Located on the Roseland Peninsula close to the River Fal, Philleigh is a small yet scattered rural community, where its residents mainly live on farms or in hamlets.
One of Philleigh interesting places to visit is the breathtaking sixteenth century Inn aptly named The Roseland Inn. The Roseland Inn is a great place for visitors to stop at and enjoy the good food and fine ales.
Philleigh including St Philleigh, the village and the parish was named after the Celtic Saint, St Fillus. St. Fillus is believed to have been a monk of Irish or Welsh decent who had lived in Glastonbury and he came to Cornwall with St Kea and St Rumon both saints from the area, around 600A.D. They started a number different sites of worship.
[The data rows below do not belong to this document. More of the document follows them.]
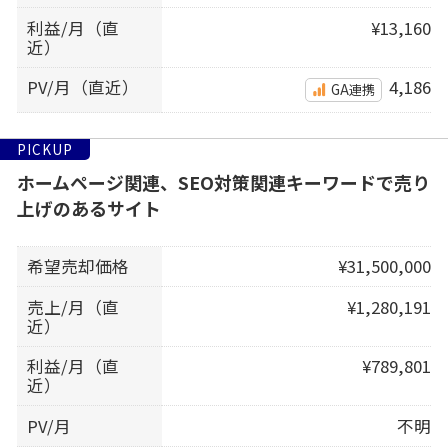
利益/月（直
¥13,160
近）
PV/月（直近）
4,186
GA連携
PICKUP
ホームページ関連、SEO対策関連キーワードで売り
上げのあるサイト
希望売却価格
¥31,500,000
売上/月（直
¥1,280,191
近）
利益/月（直
¥789,801
近）
PV/月
不明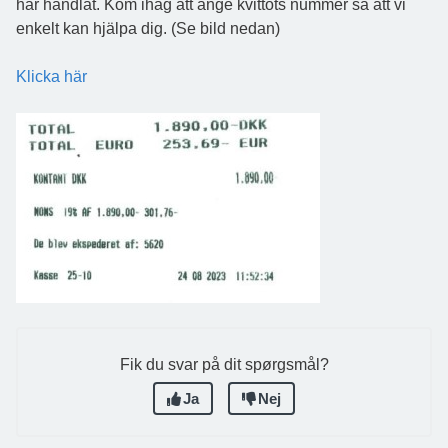
har handlat. Kom ihåg att ange kvittots nummer så att vi
enkelt kan hjälpa dig. (Se bild nedan)
Klicka här
Fik du svar på dit spørgsmål?
Ja
Nej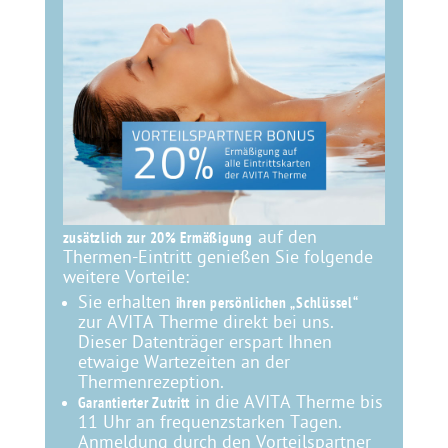
auf den
zusätzlich zur 20% Ermäßigung
Thermen-Eintritt genießen Sie folgende
weitere Vorteile:
Sie erhalten
ihren persönlichen „Schlüssel“
zur AVITA Therme direkt bei uns.
Dieser Datenträger erspart Ihnen
etwaige Wartezeiten an der
Thermenrezeption.
in die AVITA Therme bis
Garantierter Zutritt
11 Uhr an frequenzstarken Tagen.
Anmeldung durch den Vorteilspartner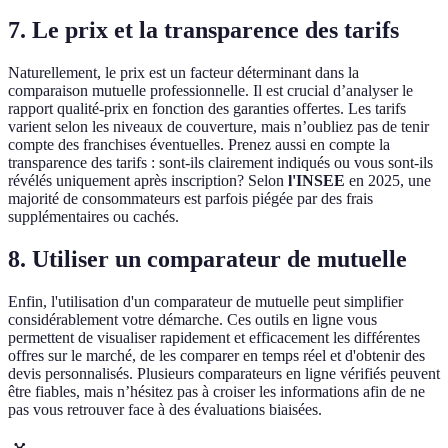
7. Le prix et la transparence des tarifs
Naturellement, le prix est un facteur déterminant dans la
comparaison mutuelle professionnelle. Il est crucial d’analyser le
rapport qualité-prix en fonction des garanties offertes. Les tarifs
varient selon les niveaux de couverture, mais n’oubliez pas de tenir
compte des franchises éventuelles. Prenez aussi en compte la
transparence des tarifs : sont-ils clairement indiqués ou vous sont-ils
révélés uniquement après inscription? Selon
l'INSEE
en 2025, une
majorité de consommateurs est parfois piégée par des frais
supplémentaires ou cachés.
8. Utiliser un comparateur de mutuelle
Enfin, l'utilisation d'un comparateur de mutuelle peut simplifier
considérablement votre démarche. Ces outils en ligne vous
permettent de visualiser rapidement et efficacement les différentes
offres sur le marché, de les comparer en temps réel et d'obtenir des
devis personnalisés. Plusieurs comparateurs en ligne vérifiés peuvent
être fiables, mais n’hésitez pas à croiser les informations afin de ne
pas vous retrouver face à des évaluations biaisées.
The church in Philleigh, St Philleigh, has in its tower original medieval work, which survives to this day, especially in the arcade and the north transept. Thomas Carminow in 1387 is believed to be the first rector of the church in Philleigh. Up to 1938 the rectors of Philleigh resided at the Glebe house, which is opposite the church, until the parish pastoral responsibilities were given to neighboring parishes.
The main road in Philleigh, travels straight through the village and once was the old coach road that linked the city of London to Penzance, this can be seen on the earlier maps of the seventeenth century. This road goes on to the river crossings at the Tolverne Ferry and King Harry Ferry, which have both been providing ferry services since mediaeval days. Tolverne and Smuggler’s Cottage which are near to Philleigh are where you will find D-Day embarkation memorabilia, there is also a passenger ferry to Falmouth that runs during the summer months.